The Influence of Micro-/Nano-CaCO3 on Thermal Stability and Melt Rheology Behavior of Poly(Lactic Acid)

Poly(lactic acid) (PLA) has been an interesting biopolymer that could offer a potential alternative to petrochemical plastics. Modification of PLA by fillers has been widely carried out to obtain desired properties for various applications. This research aims to investigate the effect of micro-/nano-particle size of calcium carbonate (CaCO3) on thermal stability and melt rheology behavior of PLA extrusion sheet. PLA pellets were compounded with CaCO3 particles by a twin-screw extruder, and fabricated by a cast flat sheet process to produce CaCO3-PLA extrusion sheets. Fatty acid treated on CaCO3 surface showed profound impact on thermal stability of CaCO3-PLA extrusion sheets as identified by thermal gravimetric analysis (TGA).

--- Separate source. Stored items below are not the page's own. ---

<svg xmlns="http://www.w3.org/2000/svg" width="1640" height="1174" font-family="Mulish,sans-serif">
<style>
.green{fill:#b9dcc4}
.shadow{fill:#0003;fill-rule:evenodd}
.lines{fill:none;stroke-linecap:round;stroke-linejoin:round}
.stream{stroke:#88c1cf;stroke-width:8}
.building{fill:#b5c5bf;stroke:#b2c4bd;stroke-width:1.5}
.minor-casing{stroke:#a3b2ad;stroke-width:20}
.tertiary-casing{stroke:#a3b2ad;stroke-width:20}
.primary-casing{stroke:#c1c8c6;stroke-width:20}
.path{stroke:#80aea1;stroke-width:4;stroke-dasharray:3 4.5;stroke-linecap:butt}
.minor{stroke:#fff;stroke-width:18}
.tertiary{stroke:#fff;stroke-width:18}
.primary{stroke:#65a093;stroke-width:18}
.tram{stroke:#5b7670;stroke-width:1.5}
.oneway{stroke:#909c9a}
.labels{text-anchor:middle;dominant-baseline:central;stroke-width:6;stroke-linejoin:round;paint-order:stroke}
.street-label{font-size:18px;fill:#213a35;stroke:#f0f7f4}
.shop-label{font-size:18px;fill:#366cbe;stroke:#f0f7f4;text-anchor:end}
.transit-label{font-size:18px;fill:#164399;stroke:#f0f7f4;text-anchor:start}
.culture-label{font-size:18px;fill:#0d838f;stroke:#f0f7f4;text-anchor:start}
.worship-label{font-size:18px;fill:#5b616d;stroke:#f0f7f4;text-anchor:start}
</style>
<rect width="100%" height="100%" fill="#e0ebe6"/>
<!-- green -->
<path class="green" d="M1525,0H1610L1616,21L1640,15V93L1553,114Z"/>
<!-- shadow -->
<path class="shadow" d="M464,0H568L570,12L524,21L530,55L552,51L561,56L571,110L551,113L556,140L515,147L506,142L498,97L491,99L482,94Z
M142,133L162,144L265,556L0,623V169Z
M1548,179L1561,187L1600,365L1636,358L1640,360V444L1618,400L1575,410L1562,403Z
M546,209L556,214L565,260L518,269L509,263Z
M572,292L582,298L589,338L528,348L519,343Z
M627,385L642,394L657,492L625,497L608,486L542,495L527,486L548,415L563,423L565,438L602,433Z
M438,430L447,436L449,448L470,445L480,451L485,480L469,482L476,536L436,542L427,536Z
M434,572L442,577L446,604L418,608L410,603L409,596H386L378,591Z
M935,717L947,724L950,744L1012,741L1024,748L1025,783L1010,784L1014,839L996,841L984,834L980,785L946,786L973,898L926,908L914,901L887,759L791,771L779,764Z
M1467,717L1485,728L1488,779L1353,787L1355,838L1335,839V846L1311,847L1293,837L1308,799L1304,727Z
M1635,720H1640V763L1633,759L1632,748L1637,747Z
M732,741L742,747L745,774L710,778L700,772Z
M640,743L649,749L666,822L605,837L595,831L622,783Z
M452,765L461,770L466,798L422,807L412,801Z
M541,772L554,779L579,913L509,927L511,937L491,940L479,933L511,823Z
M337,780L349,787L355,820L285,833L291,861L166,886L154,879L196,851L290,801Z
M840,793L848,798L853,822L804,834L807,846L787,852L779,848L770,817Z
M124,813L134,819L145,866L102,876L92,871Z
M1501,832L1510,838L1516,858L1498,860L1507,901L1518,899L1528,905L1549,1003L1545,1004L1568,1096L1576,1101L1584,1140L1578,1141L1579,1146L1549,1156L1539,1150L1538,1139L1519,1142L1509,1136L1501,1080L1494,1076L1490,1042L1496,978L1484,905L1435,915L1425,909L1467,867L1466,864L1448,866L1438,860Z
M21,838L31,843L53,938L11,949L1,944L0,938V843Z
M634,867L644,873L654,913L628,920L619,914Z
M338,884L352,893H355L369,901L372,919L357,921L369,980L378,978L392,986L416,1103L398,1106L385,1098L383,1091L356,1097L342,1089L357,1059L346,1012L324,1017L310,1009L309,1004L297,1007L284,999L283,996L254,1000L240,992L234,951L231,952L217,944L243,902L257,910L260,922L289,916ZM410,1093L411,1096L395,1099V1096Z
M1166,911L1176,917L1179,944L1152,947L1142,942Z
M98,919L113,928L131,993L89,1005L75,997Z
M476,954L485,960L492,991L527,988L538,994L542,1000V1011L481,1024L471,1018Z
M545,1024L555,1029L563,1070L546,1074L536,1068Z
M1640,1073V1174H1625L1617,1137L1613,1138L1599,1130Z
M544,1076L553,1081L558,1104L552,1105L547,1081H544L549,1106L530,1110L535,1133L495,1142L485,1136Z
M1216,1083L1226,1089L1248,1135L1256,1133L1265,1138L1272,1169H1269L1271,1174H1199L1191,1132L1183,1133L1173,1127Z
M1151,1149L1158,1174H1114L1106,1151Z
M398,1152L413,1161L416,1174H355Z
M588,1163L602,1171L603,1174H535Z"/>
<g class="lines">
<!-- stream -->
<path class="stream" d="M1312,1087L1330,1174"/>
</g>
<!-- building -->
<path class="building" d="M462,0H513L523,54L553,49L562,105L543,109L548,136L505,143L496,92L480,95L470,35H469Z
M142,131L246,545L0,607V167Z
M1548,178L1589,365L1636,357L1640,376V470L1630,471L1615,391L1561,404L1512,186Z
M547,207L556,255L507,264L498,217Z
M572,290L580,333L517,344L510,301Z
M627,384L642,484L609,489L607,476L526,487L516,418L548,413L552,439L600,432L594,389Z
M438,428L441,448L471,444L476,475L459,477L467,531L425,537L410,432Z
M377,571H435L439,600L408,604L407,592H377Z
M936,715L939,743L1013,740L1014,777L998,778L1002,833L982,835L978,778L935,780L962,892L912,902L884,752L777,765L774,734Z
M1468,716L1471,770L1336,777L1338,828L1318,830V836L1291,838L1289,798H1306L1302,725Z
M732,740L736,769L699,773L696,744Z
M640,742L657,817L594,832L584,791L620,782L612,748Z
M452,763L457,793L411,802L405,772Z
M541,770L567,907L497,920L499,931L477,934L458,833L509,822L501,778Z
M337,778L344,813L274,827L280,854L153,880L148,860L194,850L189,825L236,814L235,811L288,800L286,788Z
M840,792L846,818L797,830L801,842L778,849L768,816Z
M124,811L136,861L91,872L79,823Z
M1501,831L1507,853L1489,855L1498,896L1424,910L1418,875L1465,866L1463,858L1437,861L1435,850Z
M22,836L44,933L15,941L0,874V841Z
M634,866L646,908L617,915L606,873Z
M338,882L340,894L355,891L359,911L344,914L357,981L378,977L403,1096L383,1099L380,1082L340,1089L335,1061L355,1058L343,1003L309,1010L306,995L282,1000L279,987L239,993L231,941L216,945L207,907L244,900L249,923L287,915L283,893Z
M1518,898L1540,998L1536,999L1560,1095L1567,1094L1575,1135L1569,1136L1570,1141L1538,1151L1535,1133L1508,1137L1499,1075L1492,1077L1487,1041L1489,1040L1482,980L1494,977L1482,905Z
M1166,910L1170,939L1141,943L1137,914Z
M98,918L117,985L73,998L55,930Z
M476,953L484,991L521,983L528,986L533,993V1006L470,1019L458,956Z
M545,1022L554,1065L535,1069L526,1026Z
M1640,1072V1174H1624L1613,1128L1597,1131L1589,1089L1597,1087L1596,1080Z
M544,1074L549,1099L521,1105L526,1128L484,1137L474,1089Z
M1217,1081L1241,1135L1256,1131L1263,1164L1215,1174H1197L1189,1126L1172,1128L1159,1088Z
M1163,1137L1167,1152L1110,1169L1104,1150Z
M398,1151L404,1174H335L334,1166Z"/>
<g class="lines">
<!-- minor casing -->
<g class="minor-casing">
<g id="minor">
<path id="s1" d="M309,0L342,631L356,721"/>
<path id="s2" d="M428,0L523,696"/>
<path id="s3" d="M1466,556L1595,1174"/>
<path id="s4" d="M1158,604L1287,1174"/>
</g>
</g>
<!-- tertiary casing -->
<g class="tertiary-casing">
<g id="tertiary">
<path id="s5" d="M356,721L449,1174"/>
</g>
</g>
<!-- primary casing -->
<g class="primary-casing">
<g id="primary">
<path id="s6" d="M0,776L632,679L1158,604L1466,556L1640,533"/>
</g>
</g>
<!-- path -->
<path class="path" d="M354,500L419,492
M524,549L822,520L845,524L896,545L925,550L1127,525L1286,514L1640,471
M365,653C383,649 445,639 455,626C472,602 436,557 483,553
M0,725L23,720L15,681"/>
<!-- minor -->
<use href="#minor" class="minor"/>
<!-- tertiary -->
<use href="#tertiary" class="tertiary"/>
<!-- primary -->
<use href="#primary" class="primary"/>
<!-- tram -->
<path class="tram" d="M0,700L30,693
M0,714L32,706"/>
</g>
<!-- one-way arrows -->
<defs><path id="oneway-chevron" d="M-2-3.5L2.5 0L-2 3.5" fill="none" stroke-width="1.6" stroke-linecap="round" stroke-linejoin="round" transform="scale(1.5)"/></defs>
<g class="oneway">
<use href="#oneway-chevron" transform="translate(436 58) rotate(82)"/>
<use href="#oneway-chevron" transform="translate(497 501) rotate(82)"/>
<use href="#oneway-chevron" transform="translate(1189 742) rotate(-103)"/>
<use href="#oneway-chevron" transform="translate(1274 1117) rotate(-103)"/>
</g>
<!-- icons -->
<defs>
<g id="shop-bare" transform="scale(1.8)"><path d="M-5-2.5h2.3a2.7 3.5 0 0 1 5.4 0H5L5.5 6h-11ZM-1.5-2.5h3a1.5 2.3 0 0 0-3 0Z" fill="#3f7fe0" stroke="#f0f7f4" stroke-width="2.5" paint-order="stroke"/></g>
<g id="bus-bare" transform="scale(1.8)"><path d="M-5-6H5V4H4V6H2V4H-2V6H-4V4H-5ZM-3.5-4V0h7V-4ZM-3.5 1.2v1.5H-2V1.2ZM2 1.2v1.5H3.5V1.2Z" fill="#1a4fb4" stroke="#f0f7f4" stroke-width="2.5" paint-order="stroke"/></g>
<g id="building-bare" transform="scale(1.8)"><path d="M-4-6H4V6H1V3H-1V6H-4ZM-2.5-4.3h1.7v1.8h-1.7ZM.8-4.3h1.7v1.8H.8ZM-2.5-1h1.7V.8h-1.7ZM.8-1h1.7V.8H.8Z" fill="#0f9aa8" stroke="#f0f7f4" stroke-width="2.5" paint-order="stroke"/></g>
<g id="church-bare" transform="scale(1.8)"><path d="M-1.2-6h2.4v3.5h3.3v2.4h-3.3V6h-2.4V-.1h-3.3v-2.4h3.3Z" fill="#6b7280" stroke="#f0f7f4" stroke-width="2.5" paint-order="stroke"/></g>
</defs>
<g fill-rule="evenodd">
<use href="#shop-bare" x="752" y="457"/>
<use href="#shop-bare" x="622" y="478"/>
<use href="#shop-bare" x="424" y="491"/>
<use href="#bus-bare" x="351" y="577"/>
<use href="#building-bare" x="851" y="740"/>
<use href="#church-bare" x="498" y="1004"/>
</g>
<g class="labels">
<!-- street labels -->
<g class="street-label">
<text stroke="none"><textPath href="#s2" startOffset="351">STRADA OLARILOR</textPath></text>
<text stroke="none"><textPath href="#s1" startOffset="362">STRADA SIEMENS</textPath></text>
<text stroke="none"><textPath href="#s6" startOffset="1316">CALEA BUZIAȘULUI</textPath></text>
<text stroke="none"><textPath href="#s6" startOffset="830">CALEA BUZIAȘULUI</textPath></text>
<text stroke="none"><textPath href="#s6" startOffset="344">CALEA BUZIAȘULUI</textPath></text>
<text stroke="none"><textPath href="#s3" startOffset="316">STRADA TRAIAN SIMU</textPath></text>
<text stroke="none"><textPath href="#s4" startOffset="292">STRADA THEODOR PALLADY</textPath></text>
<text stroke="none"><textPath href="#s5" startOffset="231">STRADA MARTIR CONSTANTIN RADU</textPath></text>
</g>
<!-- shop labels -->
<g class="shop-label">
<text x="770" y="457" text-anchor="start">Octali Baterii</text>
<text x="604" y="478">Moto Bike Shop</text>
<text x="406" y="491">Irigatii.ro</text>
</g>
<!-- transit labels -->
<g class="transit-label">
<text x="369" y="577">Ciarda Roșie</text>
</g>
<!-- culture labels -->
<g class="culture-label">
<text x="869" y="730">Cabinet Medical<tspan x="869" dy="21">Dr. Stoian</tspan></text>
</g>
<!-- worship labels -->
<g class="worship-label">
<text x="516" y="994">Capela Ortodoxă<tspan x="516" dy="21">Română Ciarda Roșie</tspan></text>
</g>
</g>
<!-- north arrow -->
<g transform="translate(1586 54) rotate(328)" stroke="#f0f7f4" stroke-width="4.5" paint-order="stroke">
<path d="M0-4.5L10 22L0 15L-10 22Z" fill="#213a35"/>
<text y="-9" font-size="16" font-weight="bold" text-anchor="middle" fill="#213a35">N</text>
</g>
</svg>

The onset temperature of degradation (Tonset) and the peak degradation temperature (Td) of CaCO3-PLA biocomposites were lower than neat PLA. In the rheological study, it was found that addition of fatty acid treated CaCO3 reduced the viscosity of CaCO3-PLA biocomposites due to thermal degradation of PLA. Adding micro-CaCO3 could maintain viscosity of extruded PLA to be close to neat PLA, while adding nano-CaCO3 with the surface treatment, caused easier flow of high loading PLA.